SUPPLIED PASSAGE:
......

More MachineDrum thoughts...
1. The synthesis methods are quite comprehensive. If I can think of a percussion sound, there seems to be a block in the MD dedicated to producing it. For the most part, they sound quite good, if a bit artificial. That last may not make sense, but I've been using the same 909 sample set I made myself for almost a decade, and I'm just used to the way it sounds; these made-on-the-fly sounds just sound a little made-on-the-fly.
2. I'm having a hard time coming up with a foot that will sit in the mix really well; I've noticed in a lot of the tracks I listened to where I knew the MD was doing the drumming that the foot didn't really sit, and I'm experiencing that here. Since that's the single most important part of electronic music, it needs to be perfect. I'll work some more on that; there's almost certainly a reason for it, and where there's a reason there's a solution.

......

LISTED ENTRIES:
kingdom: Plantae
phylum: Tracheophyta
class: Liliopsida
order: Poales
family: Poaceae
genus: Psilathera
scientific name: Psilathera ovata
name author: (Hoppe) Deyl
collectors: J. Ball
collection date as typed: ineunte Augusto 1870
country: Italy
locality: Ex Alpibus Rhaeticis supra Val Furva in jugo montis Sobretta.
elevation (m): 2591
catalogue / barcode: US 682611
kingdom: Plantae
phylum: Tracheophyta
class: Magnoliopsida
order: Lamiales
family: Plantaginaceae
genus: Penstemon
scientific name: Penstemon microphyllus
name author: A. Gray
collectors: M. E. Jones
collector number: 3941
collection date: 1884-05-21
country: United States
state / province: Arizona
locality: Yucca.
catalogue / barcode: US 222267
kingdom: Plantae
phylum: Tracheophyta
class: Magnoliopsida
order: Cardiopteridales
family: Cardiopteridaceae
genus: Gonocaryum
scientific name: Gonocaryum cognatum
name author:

......

WORK INSTRUCTIONS:
Extend the MachineDrum notes from their last sentence.

SOLVED PROBLEM:
3. I've settled on a methodology for working with a DAW. I make the pattern(s) in the MachineDrum, then use the Mute Tracks function to mute all but one, and record them individually in to the DAW, so everything is separated out. This seems to work the best for my normal methods. I couldn't see myself actually arranging a song in the MachineDrum. That'd just be lame.
So I guess that's about it for now. The preset kits are kind of lame, but it's easy to touch 'em up or make your own new ones. The preset patterns are essentially useless, but if you buy a $1300 boutique drum machine expecting to use the presets, you might as well save yourself $1250 and pick up a couple disks of Acid Loopz from Sony.